ELSO’s benefits extend to Cornell’s domestic students as well. Undergraduate, graduate, and postdoctoral volunteers help ELSO students practice their speaking skills as ambassadors. According to ELSO lecturer Melissa Myers, ambassadors often continue beyond their first semester-long commitment because they benefit from the cultural and academic perspectives of international graduate students.

"I see ELSO as instrumental in cultivating cross-cultural exchanges at Cornell and am excited to be part of that,” said ELSO Ambassador Emily Morgan, a postdoc in nutrition. 

International and domestic students can become involved with ELSO as tutors too. “We have local tutors but also those with diverse backgrounds,” said Nathan Lindberg, ELSO’s Tutoring Program Coordinator. “Our tutors speak a combined 15 languages and have a natural empathy toward their clients.”

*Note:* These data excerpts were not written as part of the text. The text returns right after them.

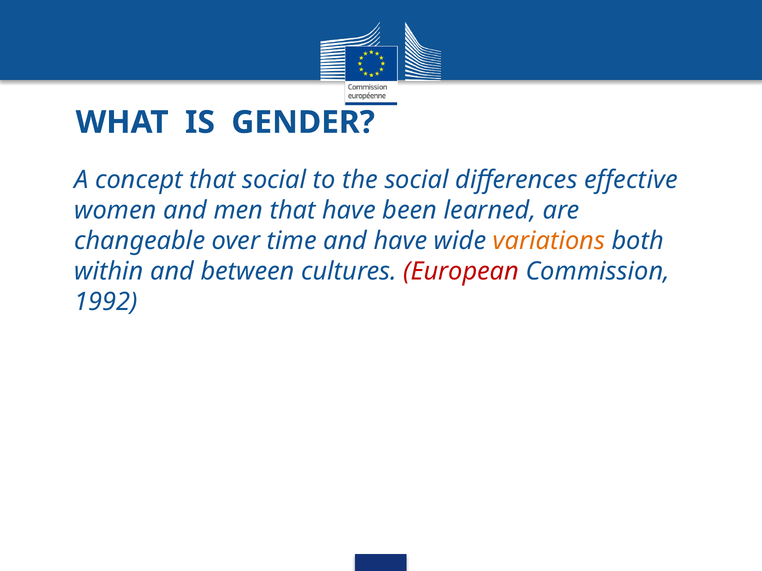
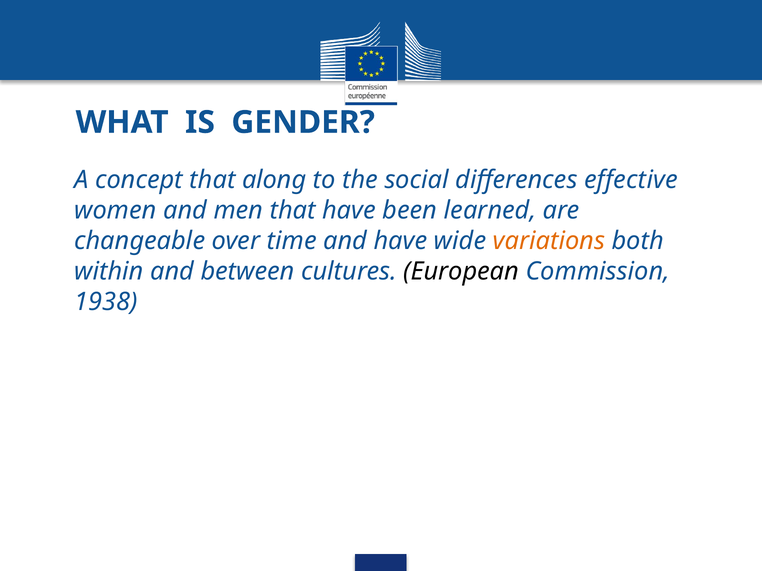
that social: social -> along
European colour: red -> black
1992: 1992 -> 1938
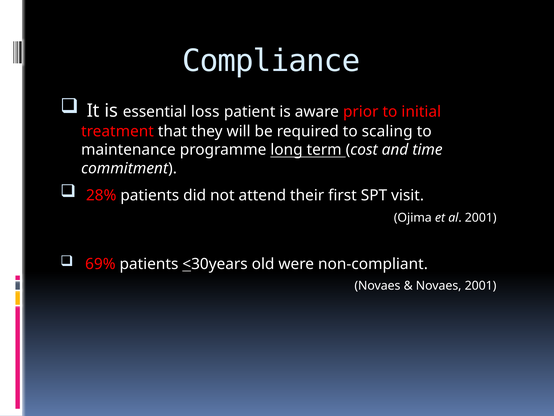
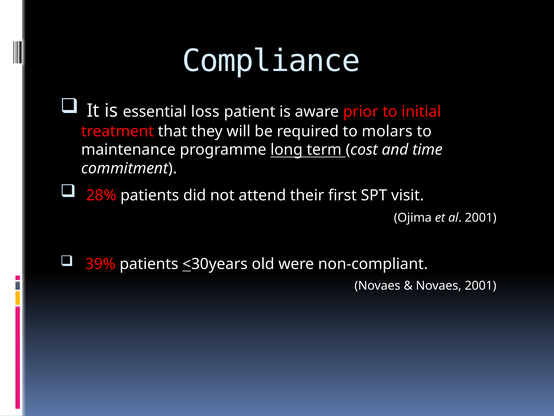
scaling: scaling -> molars
69%: 69% -> 39%
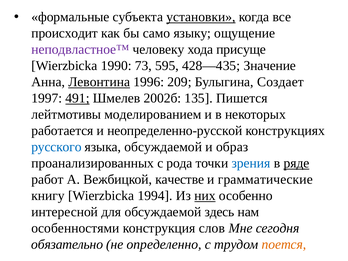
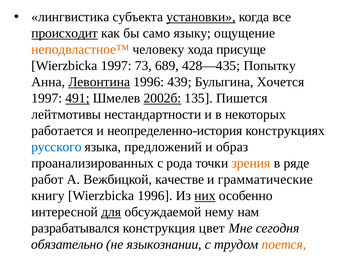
формальные: формальные -> лингвистика
происходит underline: none -> present
неподвластное™ colour: purple -> orange
Wierzbicka 1990: 1990 -> 1997
595: 595 -> 689
Значение: Значение -> Попытку
209: 209 -> 439
Создает: Создает -> Хочется
2002б underline: none -> present
моделированием: моделированием -> нестандартности
неопределенно-русской: неопределенно-русской -> неопределенно-история
языка обсуждаемой: обсуждаемой -> предложений
зрения colour: blue -> orange
ряде underline: present -> none
Wierzbicka 1994: 1994 -> 1996
для underline: none -> present
здесь: здесь -> нему
особенностями: особенностями -> разрабатывался
слов: слов -> цвет
определенно: определенно -> языкознании
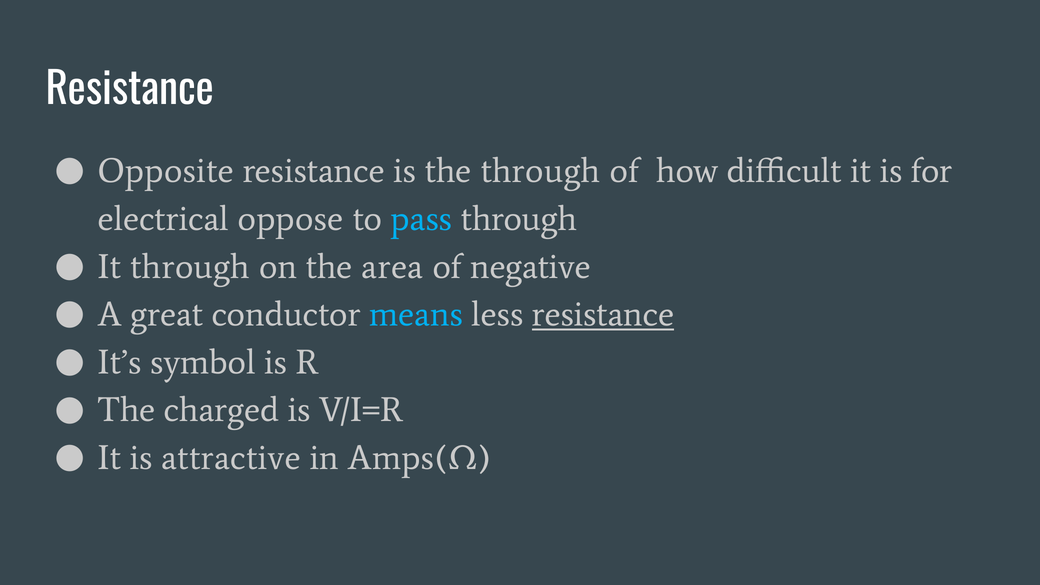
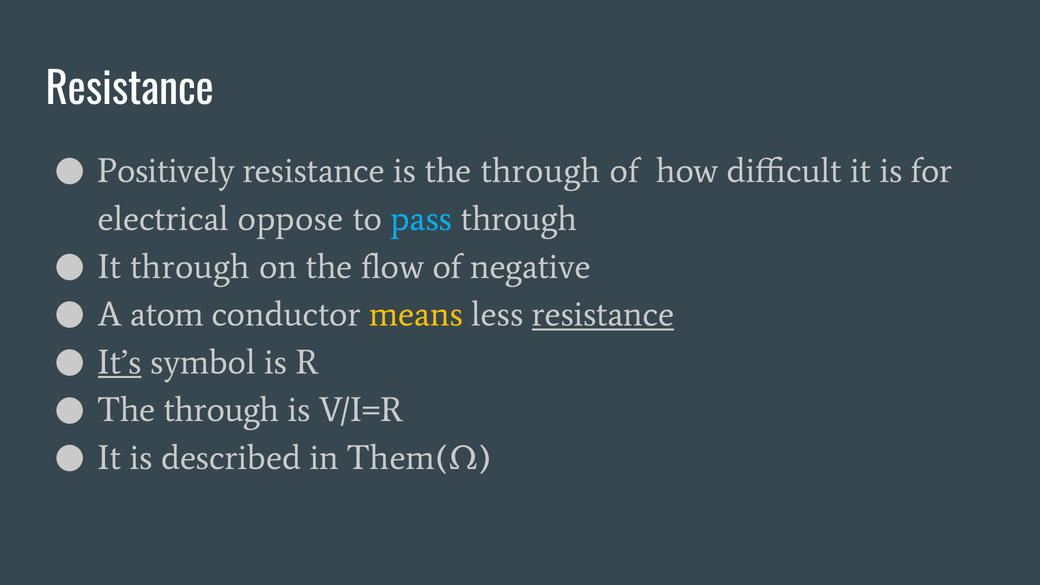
Opposite: Opposite -> Positively
area: area -> flow
great: great -> atom
means colour: light blue -> yellow
It’s underline: none -> present
charged at (221, 410): charged -> through
attractive: attractive -> described
Amps(Ω: Amps(Ω -> Them(Ω
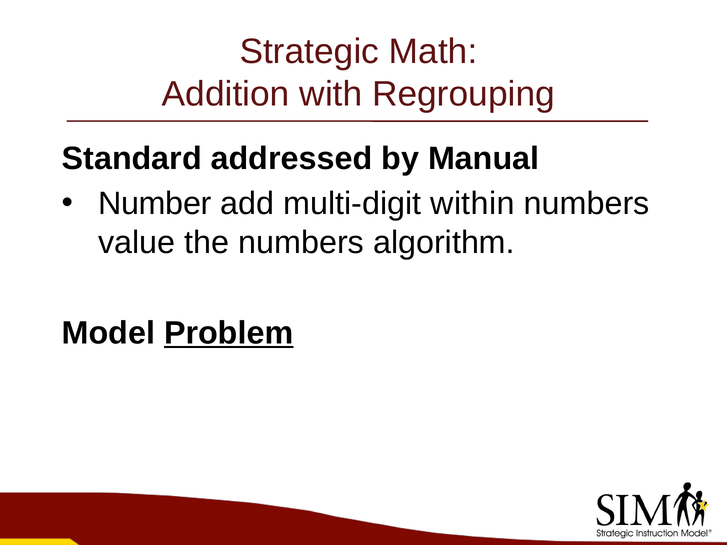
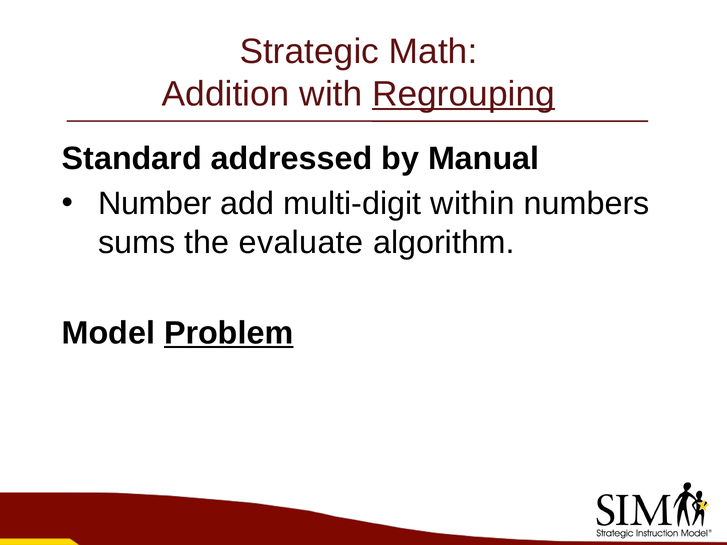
Regrouping underline: none -> present
value: value -> sums
the numbers: numbers -> evaluate
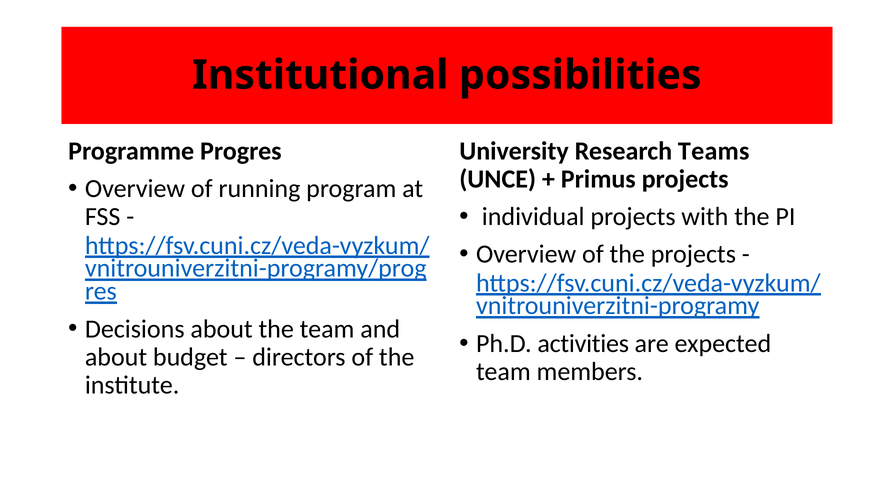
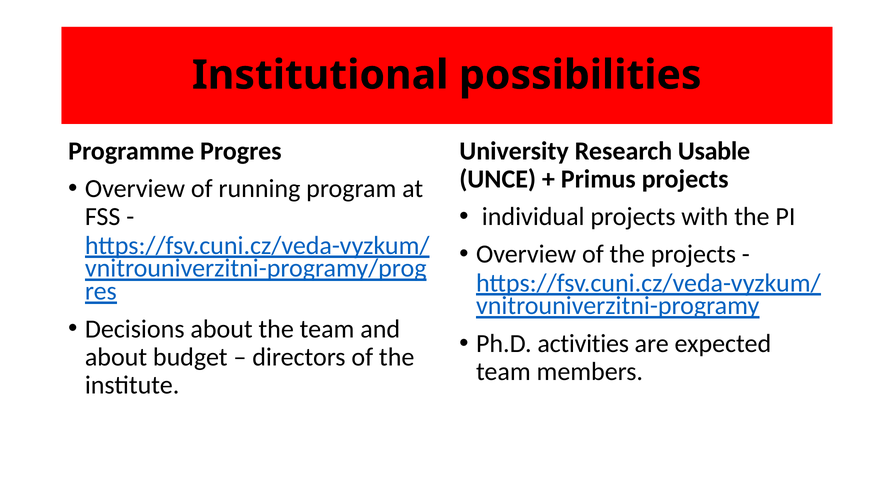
Teams: Teams -> Usable
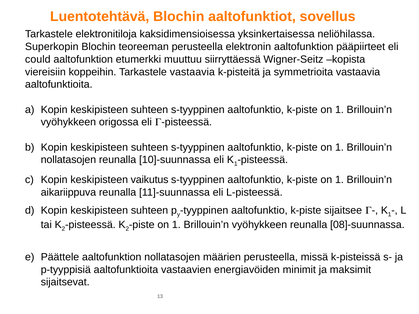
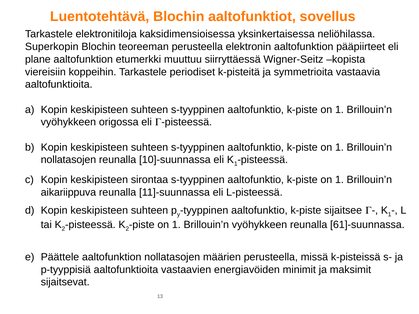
could: could -> plane
Tarkastele vastaavia: vastaavia -> periodiset
vaikutus: vaikutus -> sirontaa
08]-suunnassa: 08]-suunnassa -> 61]-suunnassa
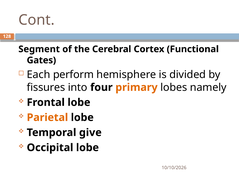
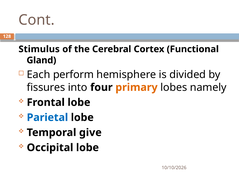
Segment: Segment -> Stimulus
Gates: Gates -> Gland
Parietal colour: orange -> blue
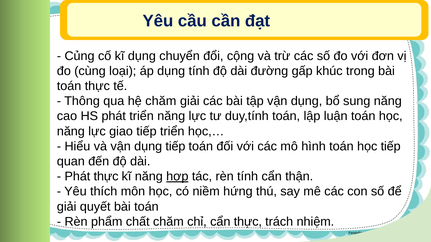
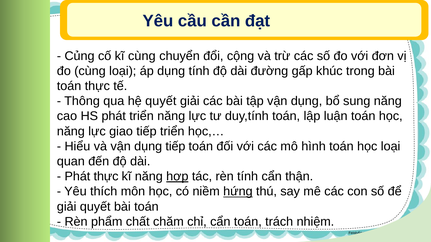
kĩ dụng: dụng -> cùng
hệ chăm: chăm -> quyết
học tiếp: tiếp -> loại
hứng underline: none -> present
cẩn thực: thực -> toán
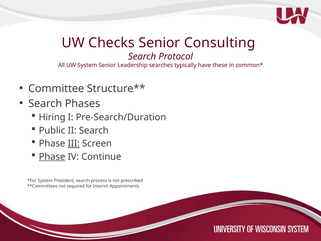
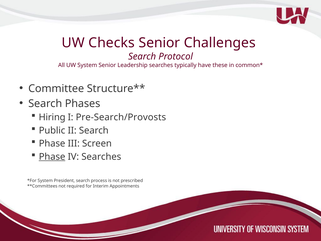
Consulting: Consulting -> Challenges
Pre-Search/Duration: Pre-Search/Duration -> Pre-Search/Provosts
III underline: present -> none
IV Continue: Continue -> Searches
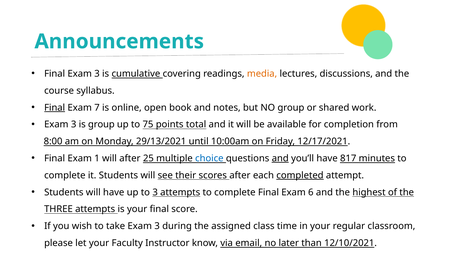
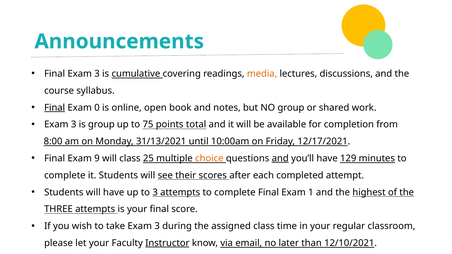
7: 7 -> 0
29/13/2021: 29/13/2021 -> 31/13/2021
1: 1 -> 9
will after: after -> class
choice colour: blue -> orange
817: 817 -> 129
completed underline: present -> none
6: 6 -> 1
Instructor underline: none -> present
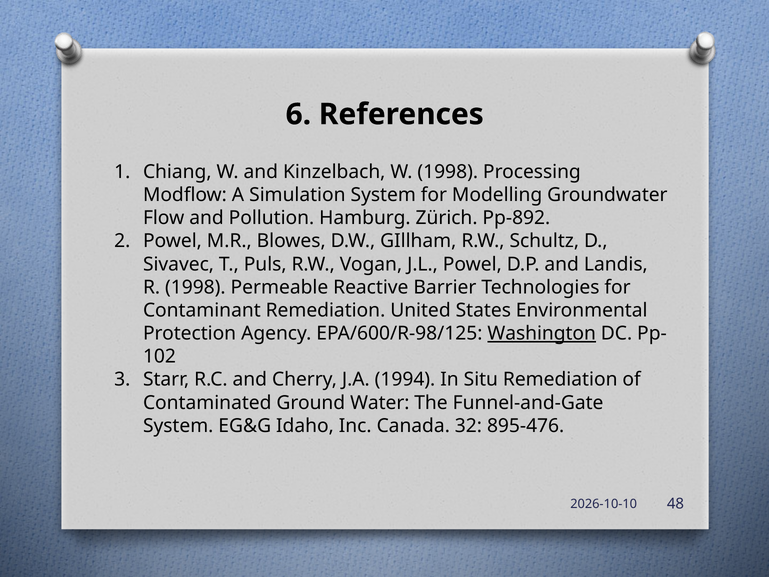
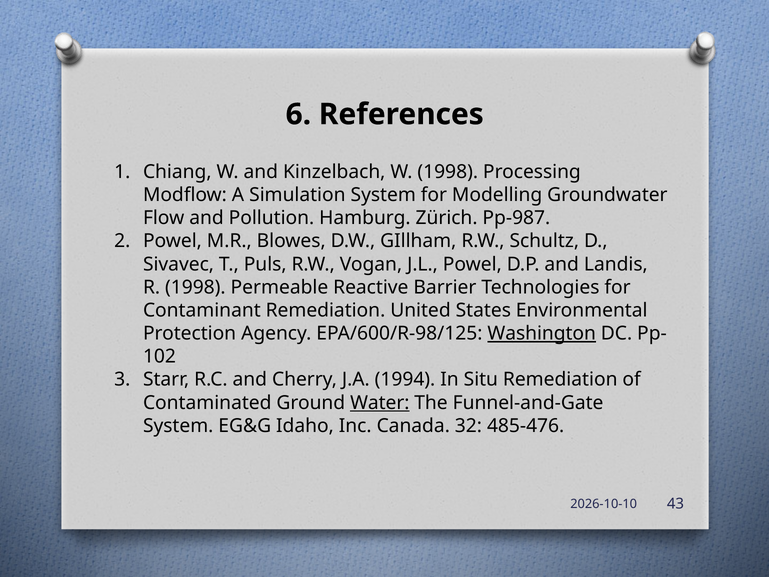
Pp-892: Pp-892 -> Pp-987
Water underline: none -> present
895-476: 895-476 -> 485-476
48: 48 -> 43
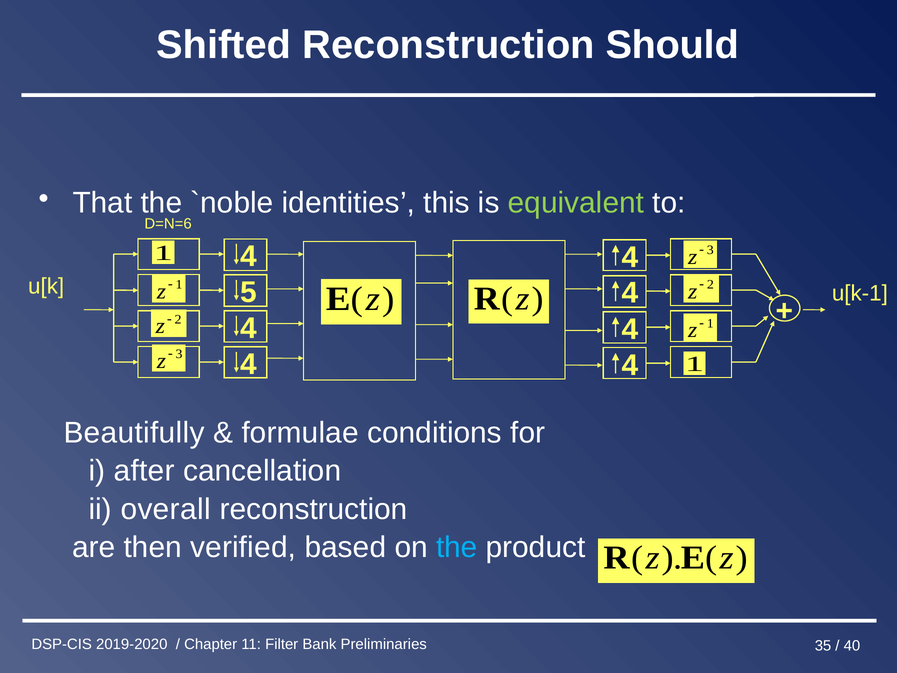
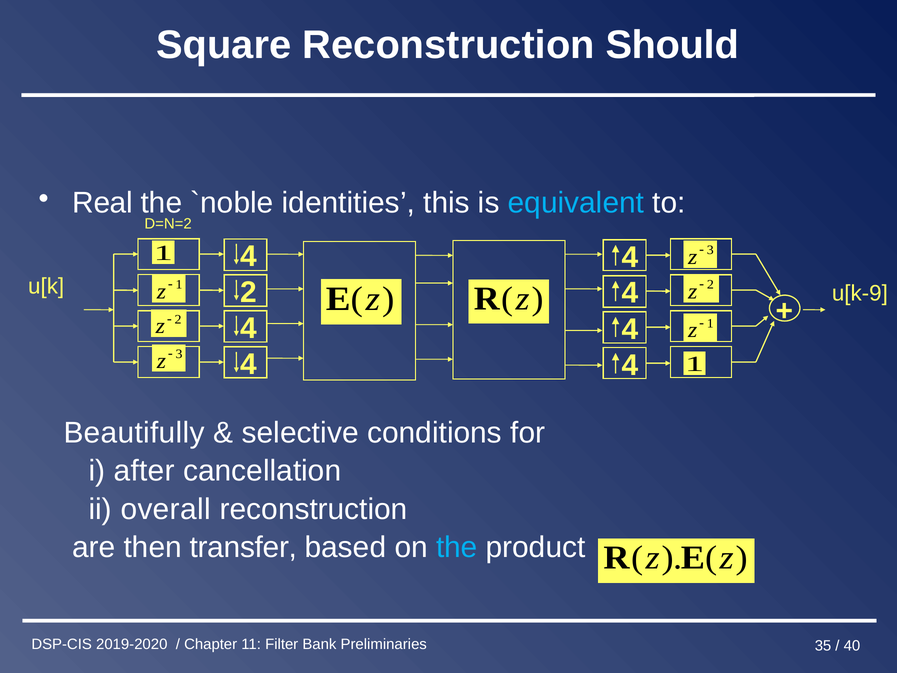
Shifted: Shifted -> Square
That: That -> Real
equivalent colour: light green -> light blue
D=N=6: D=N=6 -> D=N=2
u[k 5: 5 -> 2
u[k-1: u[k-1 -> u[k-9
formulae: formulae -> selective
verified: verified -> transfer
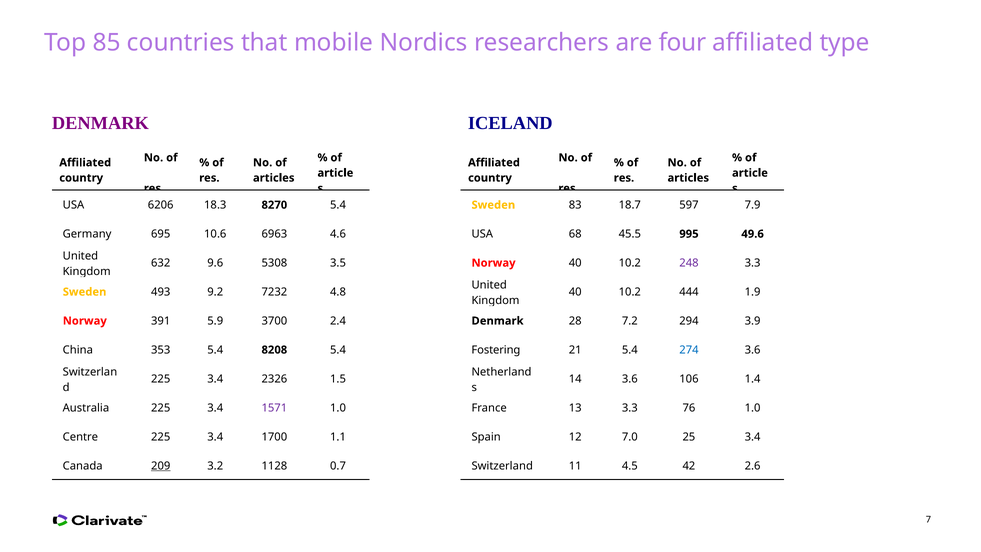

Brian Lo, a first-year Ph.D. student in nutrition from Hong Kong, was inspired to become an ELSO tutor to assist fellow international students. “When I was in undergrad in Toronto, I had a really difficult time when I first arrived. I relied on the writing center there and one-on-one tutoring, so when I came to Cornell and found out about ELSO, I realized I could be a role model for my international student peers; I could show them that I did it, and they can too.”

Hugo Fernando Maia Milan, a Brazilian first-year Ph.D. student in biological engineering, and Lijie Tu, a Chinese third-year graduate student in applied physics

To many students, perhaps the most lasting benefit of ELSO is the sense of camaraderie and belonging. “In ELSO courses, workshops, and other events, I’ve encountered students from Brazil, Panama—all over the world—who are in the same situation I’m in and we’ve become quick friends,” says Lijie Tu, a Chinese third-year graduate student in applied physics.

Tu says that before taking ELSO courses he spoke primarily to other Chinese students, but he now feels comfortable engaging with native English speakers. “My advisor is a native speaker and I feel more comfortable talking with him now, and I speak up more in group meetings.”


Sally Kral is a communications assistant in the Graduate School.